Human-in-the-loop collaborative design through iterative refinement: Instead of striving for perfect one-step detection, it fosters cooperation between humans and the model to iteratively improve results. This design philosophy is highly practical for annotation tool development.

Limitations & Future Work¶

The method is validated only on the nuScenes dataset, lacking experiments on other mainstream 3D datasets like Waymo or KITTI.
It relies on accurate calibration (intrinsic and extrinsic parameters) of cameras and LiDAR; calibration errors directly affect the accuracy of the 2D \(\rightarrow\) 3D back-projection.
Currently, natural language prompts (e.g., "detect the truck ahead") are not supported. Incorporating language prompts could further enhance the flexibility and open-set capabilities of annotation.
The interactive interface design and user experience (UX) for iterative refinement are not detailed in the paper, which may present engineering challenges during real-world deployment.
For highly occluded or overlapping objects, 2D prompts may fail to provide sufficient discriminative information.

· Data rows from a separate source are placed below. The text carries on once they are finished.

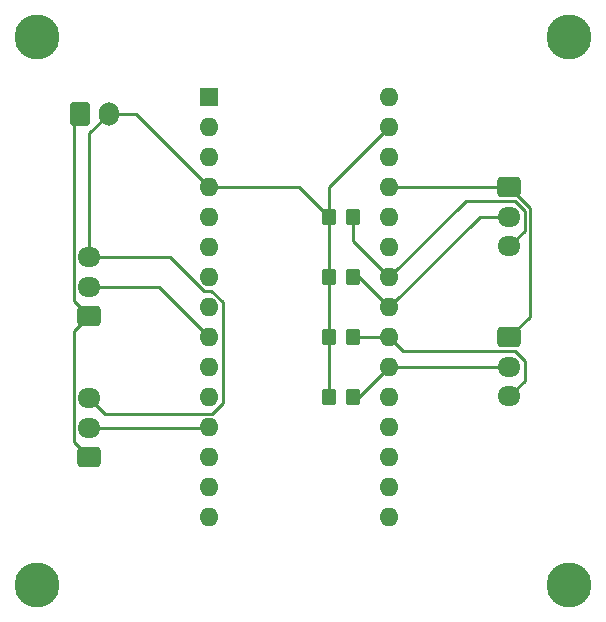
<source format=gtl>
%TF.GenerationSoftware,KiCad,Pcbnew,(6.0.4-0)*%
%TF.CreationDate,2022-04-12T17:33:19+02:00*%
%TF.ProjectId,Raptor_Gripper_Board,52617074-6f72-45f4-9772-69707065725f,rev?*%
%TF.SameCoordinates,Original*%
%TF.FileFunction,Copper,L1,Top*%
%TF.FilePolarity,Positive*%
%FSLAX46Y46*%
G04 Gerber Fmt 4.6, Leading zero omitted, Abs format (unit mm)*
G04 Created by KiCad (PCBNEW (6.0.4-0)) date 2022-04-12 17:33:19*
%MOMM*%
%LPD*%
G01*
G04 APERTURE LIST*
G04 Aperture macros list*
%AMRoundRect*
0 Rectangle with rounded corners*
0 $1 Rounding radius*
0 $2 $3 $4 $5 $6 $7 $8 $9 X,Y pos of 4 corners*
0 Add a 4 corners polygon primitive as box body*
4,1,4,$2,$3,$4,$5,$6,$7,$8,$9,$2,$3,0*
0 Add four circle primitives for the rounded corners*
1,1,$1+$1,$2,$3*
1,1,$1+$1,$4,$5*
1,1,$1+$1,$6,$7*
1,1,$1+$1,$8,$9*
0 Add four rect primitives between the rounded corners*
20,1,$1+$1,$2,$3,$4,$5,0*
20,1,$1+$1,$4,$5,$6,$7,0*
20,1,$1+$1,$6,$7,$8,$9,0*
20,1,$1+$1,$8,$9,$2,$3,0*%
G04 Aperture macros list end*
%TA.AperFunction,ConnectorPad*%
%ADD10C,3.800000*%
%TD*%
%TA.AperFunction,ComponentPad*%
%ADD11C,2.600000*%
%TD*%
%TA.AperFunction,SMDPad,CuDef*%
%ADD12RoundRect,0.250000X0.350000X0.450000X-0.350000X0.450000X-0.350000X-0.450000X0.350000X-0.450000X0*%
%TD*%
%TA.AperFunction,ComponentPad*%
%ADD13RoundRect,0.250000X0.725000X-0.600000X0.725000X0.600000X-0.725000X0.600000X-0.725000X-0.600000X0*%
%TD*%
%TA.AperFunction,ComponentPad*%
%ADD14O,1.950000X1.700000*%
%TD*%
%TA.AperFunction,ComponentPad*%
%ADD15RoundRect,0.250000X-0.725000X0.600000X-0.725000X-0.600000X0.725000X-0.600000X0.725000X0.600000X0*%
%TD*%
%TA.AperFunction,ComponentPad*%
%ADD16RoundRect,0.250000X-0.600000X-0.750000X0.600000X-0.750000X0.600000X0.750000X-0.600000X0.750000X0*%
%TD*%
%TA.AperFunction,ComponentPad*%
%ADD17O,1.700000X2.000000*%
%TD*%
%TA.AperFunction,ComponentPad*%
%ADD18O,1.600000X1.600000*%
%TD*%
%TA.AperFunction,ComponentPad*%
%ADD19R,1.600000X1.600000*%
%TD*%
%TA.AperFunction,Conductor*%
%ADD20C,0.250000*%
%TD*%
G04 APERTURE END LIST*
D10*
%TO.P,H3,1*%
%TO.N,N/C*%
X79375000Y-45720000D03*
D11*
X79375000Y-45720000D03*
%TD*%
%TO.P,H2,1*%
%TO.N,N/C*%
X124460000Y-45720000D03*
D10*
X124460000Y-45720000D03*
%TD*%
%TO.P,H1,1*%
%TO.N,N/C*%
X124460000Y-92075000D03*
D11*
X124460000Y-92075000D03*
%TD*%
D10*
%TO.P,H0,1*%
%TO.N,N/C*%
X79375000Y-92075000D03*
D11*
X79375000Y-92075000D03*
%TD*%
D12*
%TO.P,R4,1*%
%TO.N,Net-(J2-Pad2)*%
X106140000Y-76200000D03*
%TO.P,R4,2*%
%TO.N,Net-(J4-Pad3)*%
X104140000Y-76200000D03*
%TD*%
%TO.P,R3,2*%
%TO.N,Net-(J4-Pad3)*%
X104140000Y-71120000D03*
%TO.P,R3,1*%
%TO.N,Net-(J2-Pad3)*%
X106140000Y-71120000D03*
%TD*%
%TO.P,R2,2*%
%TO.N,Net-(J4-Pad3)*%
X104140000Y-66040000D03*
%TO.P,R2,1*%
%TO.N,Net-(J3-Pad2)*%
X106140000Y-66040000D03*
%TD*%
%TO.P,R1,1*%
%TO.N,Net-(J3-Pad3)*%
X106140000Y-60960000D03*
%TO.P,R1,2*%
%TO.N,Net-(J4-Pad3)*%
X104140000Y-60960000D03*
%TD*%
D13*
%TO.P,J5,1,Pin_1*%
%TO.N,Net-(J5-Pad1)*%
X83820000Y-81280000D03*
D14*
%TO.P,J5,2,Pin_2*%
%TO.N,Net-(J5-Pad2)*%
X83820000Y-78780000D03*
%TO.P,J5,3,Pin_3*%
%TO.N,Net-(J4-Pad3)*%
X83820000Y-76280000D03*
%TD*%
%TO.P,J4,3,Pin_3*%
%TO.N,Net-(J4-Pad3)*%
X83820000Y-64330000D03*
%TO.P,J4,2,Pin_2*%
%TO.N,Net-(J4-Pad2)*%
X83820000Y-66830000D03*
D13*
%TO.P,J4,1,Pin_1*%
%TO.N,Net-(J5-Pad1)*%
X83820000Y-69330000D03*
%TD*%
D14*
%TO.P,J3,3,Pin_3*%
%TO.N,Net-(J3-Pad3)*%
X119380000Y-63420000D03*
%TO.P,J3,2,Pin_2*%
%TO.N,Net-(J3-Pad2)*%
X119380000Y-60920000D03*
D15*
%TO.P,J3,1,Pin_1*%
%TO.N,Net-(J2-Pad1)*%
X119380000Y-58420000D03*
%TD*%
D14*
%TO.P,J2,3,Pin_3*%
%TO.N,Net-(J2-Pad3)*%
X119380000Y-76120000D03*
%TO.P,J2,2,Pin_2*%
%TO.N,Net-(J2-Pad2)*%
X119380000Y-73620000D03*
D15*
%TO.P,J2,1,Pin_1*%
%TO.N,Net-(J2-Pad1)*%
X119380000Y-71120000D03*
%TD*%
D16*
%TO.P,J1,1,Pin_1*%
%TO.N,Net-(J5-Pad1)*%
X82990000Y-52190000D03*
D17*
%TO.P,J1,2,Pin_2*%
%TO.N,Net-(J4-Pad3)*%
X85490000Y-52190000D03*
%TD*%
D18*
%TO.P,A0,30,VIN*%
%TO.N,unconnected-(A0-Pad30)*%
X109220000Y-50800000D03*
%TO.P,A0,29,GND*%
%TO.N,Net-(J4-Pad3)*%
X109220000Y-53340000D03*
%TO.P,A0,28,~{RESET}*%
%TO.N,unconnected-(A0-Pad28)*%
X109220000Y-55880000D03*
%TO.P,A0,27,+5V*%
%TO.N,Net-(J2-Pad1)*%
X109220000Y-58420000D03*
%TO.P,A0,26,A7*%
%TO.N,unconnected-(A0-Pad26)*%
X109220000Y-60960000D03*
%TO.P,A0,25,A6*%
%TO.N,unconnected-(A0-Pad25)*%
X109220000Y-63500000D03*
%TO.P,A0,24,SCL/A5*%
%TO.N,Net-(J3-Pad3)*%
X109220000Y-66040000D03*
%TO.P,A0,23,SDA/A4*%
%TO.N,Net-(J3-Pad2)*%
X109220000Y-68580000D03*
%TO.P,A0,22,A3*%
%TO.N,Net-(J2-Pad3)*%
X109220000Y-71120000D03*
%TO.P,A0,21,A2*%
%TO.N,Net-(J2-Pad2)*%
X109220000Y-73660000D03*
%TO.P,A0,20,A1*%
%TO.N,unconnected-(A0-Pad20)*%
X109220000Y-76200000D03*
%TO.P,A0,19,A0*%
%TO.N,unconnected-(A0-Pad19)*%
X109220000Y-78740000D03*
%TO.P,A0,18,AREF*%
%TO.N,unconnected-(A0-Pad18)*%
X109220000Y-81280000D03*
%TO.P,A0,17,3V3*%
%TO.N,unconnected-(A0-Pad17)*%
X109220000Y-83820000D03*
%TO.P,A0,16,SCK*%
%TO.N,unconnected-(A0-Pad16)*%
X109220000Y-86360000D03*
%TO.P,A0,15,MISO*%
%TO.N,unconnected-(A0-Pad15)*%
X93980000Y-86360000D03*
%TO.P,A0,14,MOSI*%
%TO.N,unconnected-(A0-Pad14)*%
X93980000Y-83820000D03*
%TO.P,A0,13,D10*%
%TO.N,unconnected-(A0-Pad13)*%
X93980000Y-81280000D03*
%TO.P,A0,12,D9*%
%TO.N,Net-(J5-Pad2)*%
X93980000Y-78740000D03*
%TO.P,A0,11,D8*%
%TO.N,unconnected-(A0-Pad11)*%
X93980000Y-76200000D03*
%TO.P,A0,10,D7*%
%TO.N,unconnected-(A0-Pad10)*%
X93980000Y-73660000D03*
%TO.P,A0,9,D6*%
%TO.N,Net-(J4-Pad2)*%
X93980000Y-71120000D03*
%TO.P,A0,8,D5*%
%TO.N,unconnected-(A0-Pad8)*%
X93980000Y-68580000D03*
%TO.P,A0,7,D4*%
%TO.N,unconnected-(A0-Pad7)*%
X93980000Y-66040000D03*
%TO.P,A0,6,D3*%
%TO.N,unconnected-(A0-Pad6)*%
X93980000Y-63500000D03*
%TO.P,A0,5,D2*%
%TO.N,unconnected-(A0-Pad5)*%
X93980000Y-60960000D03*
%TO.P,A0,4,GND*%
%TO.N,Net-(J4-Pad3)*%
X93980000Y-58420000D03*
%TO.P,A0,3,~{RESET}*%
%TO.N,unconnected-(A0-Pad3)*%
X93980000Y-55880000D03*
%TO.P,A0,2,RX1*%
%TO.N,unconnected-(A0-Pad2)*%
X93980000Y-53340000D03*
D19*
%TO.P,A0,1,TX1*%
%TO.N,unconnected-(A0-Pad1)*%
X93980000Y-50800000D03*
%TD*%
D20*
%TO.N,Net-(J2-Pad1)*%
X119380000Y-58420000D02*
X121129040Y-60169040D01*
X121129040Y-69370960D02*
X119380000Y-71120000D01*
X121129040Y-60169040D02*
X121129040Y-69370960D01*
%TO.N,Net-(J2-Pad3)*%
X119380000Y-76120000D02*
X120679520Y-74820480D01*
X120679520Y-73133498D02*
X119840542Y-72294520D01*
X120679520Y-74820480D02*
X120679520Y-73133498D01*
X119840542Y-72294520D02*
X110394520Y-72294520D01*
X110394520Y-72294520D02*
X109220000Y-71120000D01*
%TO.N,Net-(J2-Pad2)*%
X119380000Y-73620000D02*
X109260000Y-73620000D01*
X109260000Y-73620000D02*
X109220000Y-73660000D01*
%TO.N,Net-(J3-Pad3)*%
X119380000Y-63420000D02*
X120679520Y-62120480D01*
X120679520Y-62120480D02*
X120679520Y-60433498D01*
X120679520Y-60433498D02*
X119840542Y-59594520D01*
X119840542Y-59594520D02*
X115665480Y-59594520D01*
X115665480Y-59594520D02*
X109220000Y-66040000D01*
%TO.N,Net-(J3-Pad2)*%
X119380000Y-60920000D02*
X116880000Y-60920000D01*
X116880000Y-60920000D02*
X109220000Y-68580000D01*
%TO.N,Net-(J2-Pad1)*%
X109220000Y-58420000D02*
X119380000Y-58420000D01*
%TO.N,Net-(J4-Pad3)*%
X104140000Y-60960000D02*
X101600000Y-58420000D01*
X101600000Y-58420000D02*
X93980000Y-58420000D01*
X83820000Y-64330000D02*
X90679700Y-64330000D01*
X90679700Y-64330000D02*
X93514211Y-67164511D01*
X93514211Y-67164511D02*
X94154811Y-67164511D01*
X94154811Y-67164511D02*
X95104511Y-68114211D01*
X95104511Y-68114211D02*
X95104511Y-76665789D01*
X95104511Y-76665789D02*
X94164820Y-77605480D01*
X94164820Y-77605480D02*
X85145480Y-77605480D01*
X85145480Y-77605480D02*
X83820000Y-76280000D01*
%TO.N,Net-(J5-Pad1)*%
X83820000Y-69330000D02*
X82520480Y-70629520D01*
X82520480Y-79980480D02*
X83820000Y-81280000D01*
X82520480Y-70629520D02*
X82520480Y-79980480D01*
%TO.N,Net-(J4-Pad3)*%
X83820000Y-64330000D02*
X83820000Y-53860000D01*
X83820000Y-53860000D02*
X85490000Y-52190000D01*
%TO.N,Net-(J4-Pad2)*%
X83820000Y-66830000D02*
X89690000Y-66830000D01*
X89690000Y-66830000D02*
X93980000Y-71120000D01*
%TO.N,Net-(J5-Pad2)*%
X83820000Y-78780000D02*
X93940000Y-78780000D01*
X93940000Y-78780000D02*
X93980000Y-78740000D01*
%TO.N,Net-(J5-Pad1)*%
X82990000Y-52190000D02*
X82520480Y-52659520D01*
X82520480Y-52659520D02*
X82520480Y-68030480D01*
X82520480Y-68030480D02*
X83820000Y-69330000D01*
%TO.N,Net-(J4-Pad3)*%
X85490000Y-52190000D02*
X87750000Y-52190000D01*
X87750000Y-52190000D02*
X93980000Y-58420000D01*
X104140000Y-60960000D02*
X104140000Y-58420000D01*
X104140000Y-58420000D02*
X109220000Y-53340000D01*
X104140000Y-60960000D02*
X104140000Y-66040000D01*
X104140000Y-71120000D02*
X104140000Y-66040000D01*
X104140000Y-76200000D02*
X104140000Y-71120000D01*
%TO.N,Net-(J2-Pad2)*%
X106140000Y-76200000D02*
X106680000Y-76200000D01*
X106680000Y-76200000D02*
X109220000Y-73660000D01*
%TO.N,Net-(J2-Pad3)*%
X106140000Y-71120000D02*
X109220000Y-71120000D01*
%TO.N,Net-(J3-Pad2)*%
X106140000Y-66040000D02*
X106680000Y-66040000D01*
X106680000Y-66040000D02*
X109220000Y-68580000D01*
%TO.N,Net-(J3-Pad3)*%
X106140000Y-60960000D02*
X106140000Y-62960000D01*
X106140000Y-62960000D02*
X109220000Y-66040000D01*
%TD*%
M02*

</source>
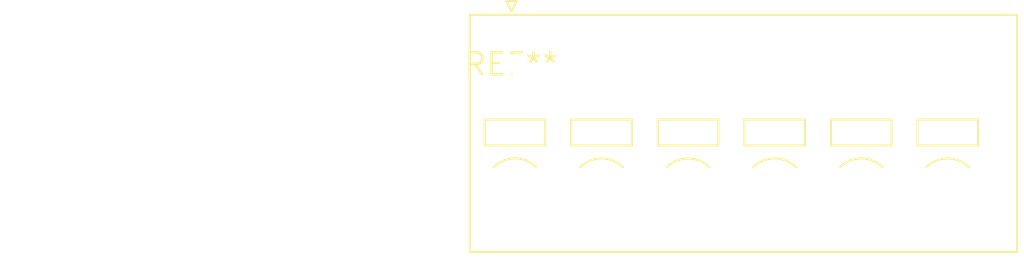
<source format=kicad_pcb>
(kicad_pcb (version 20240108) (generator pcbnew)

  (general
    (thickness 1.6)
  )

  (paper "A4")
  (layers
    (0 "F.Cu" signal)
    (31 "B.Cu" signal)
    (32 "B.Adhes" user "B.Adhesive")
    (33 "F.Adhes" user "F.Adhesive")
    (34 "B.Paste" user)
    (35 "F.Paste" user)
    (36 "B.SilkS" user "B.Silkscreen")
    (37 "F.SilkS" user "F.Silkscreen")
    (38 "B.Mask" user)
    (39 "F.Mask" user)
    (40 "Dwgs.User" user "User.Drawings")
    (41 "Cmts.User" user "User.Comments")
    (42 "Eco1.User" user "User.Eco1")
    (43 "Eco2.User" user "User.Eco2")
    (44 "Edge.Cuts" user)
    (45 "Margin" user)
    (46 "B.CrtYd" user "B.Courtyard")
    (47 "F.CrtYd" user "F.Courtyard")
    (48 "B.Fab" user)
    (49 "F.Fab" user)
    (50 "User.1" user)
    (51 "User.2" user)
    (52 "User.3" user)
    (53 "User.4" user)
    (54 "User.5" user)
    (55 "User.6" user)
    (56 "User.7" user)
    (57 "User.8" user)
    (58 "User.9" user)
  )

  (setup
    (pad_to_mask_clearance 0)
    (pcbplotparams
      (layerselection 0x00010fc_ffffffff)
      (plot_on_all_layers_selection 0x0000000_00000000)
      (disableapertmacros false)
      (usegerberextensions false)
      (usegerberattributes false)
      (usegerberadvancedattributes false)
      (creategerberjobfile false)
      (dashed_line_dash_ratio 12.000000)
      (dashed_line_gap_ratio 3.000000)
      (svgprecision 4)
      (plotframeref false)
      (viasonmask false)
      (mode 1)
      (useauxorigin false)
      (hpglpennumber 1)
      (hpglpenspeed 20)
      (hpglpendiameter 15.000000)
      (dxfpolygonmode false)
      (dxfimperialunits false)
      (dxfusepcbnewfont false)
      (psnegative false)
      (psa4output false)
      (plotreference false)
      (plotvalue false)
      (plotinvisibletext false)
      (sketchpadsonfab false)
      (subtractmaskfromsilk false)
      (outputformat 1)
      (mirror false)
      (drillshape 1)
      (scaleselection 1)
      (outputdirectory "")
    )
  )

  (net 0 "")

  (footprint "PhoenixContact_SPT_2.5_6-V-5.0-EX_1x06_P5.0mm_Vertical" (layer "F.Cu") (at 0 0))

)

</source>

vs. SAM (Segment Anything Model): SAM realized the interactive prompting paradigm in the 2D segmentation domain. This work extends a similar philosophy to 3D detection. The core challenge is the 2D \(\rightarrow\) 3D dimension lifting, which SAM does not need to handle.
vs. PointPrompt / 3D-BoNet: These methods perform prompt-based segmentation/detection in 3D space, requiring 3D prompt inputs. The innovation of this work lies in accepting 2D prompts, which significantly reduces the difficulty of user interaction.
vs. WeakSup3D: Weakly supervised 3D detection uses 2D boxes as supervision signals but does not support interactive refinement. This method supports both efficient initial detection and iterative improvements.

Rating¶

Novelty: ⭐⭐⭐⭐ The framework concept of driving 3D detection with 2D prompts is highly novel, though some technical components are relatively standard.
Experimental Thoroughness: ⭐⭐⭐ Experiments are conducted only on nuScenes; dataset coverage is insufficient.
Writing Quality: ⭐⭐⭐⭐ The problem definition is clear, and the framework description is well-structured.
Value: ⭐⭐⭐⭐⭐ Direct industrial application value for improving 3D annotation efficiency.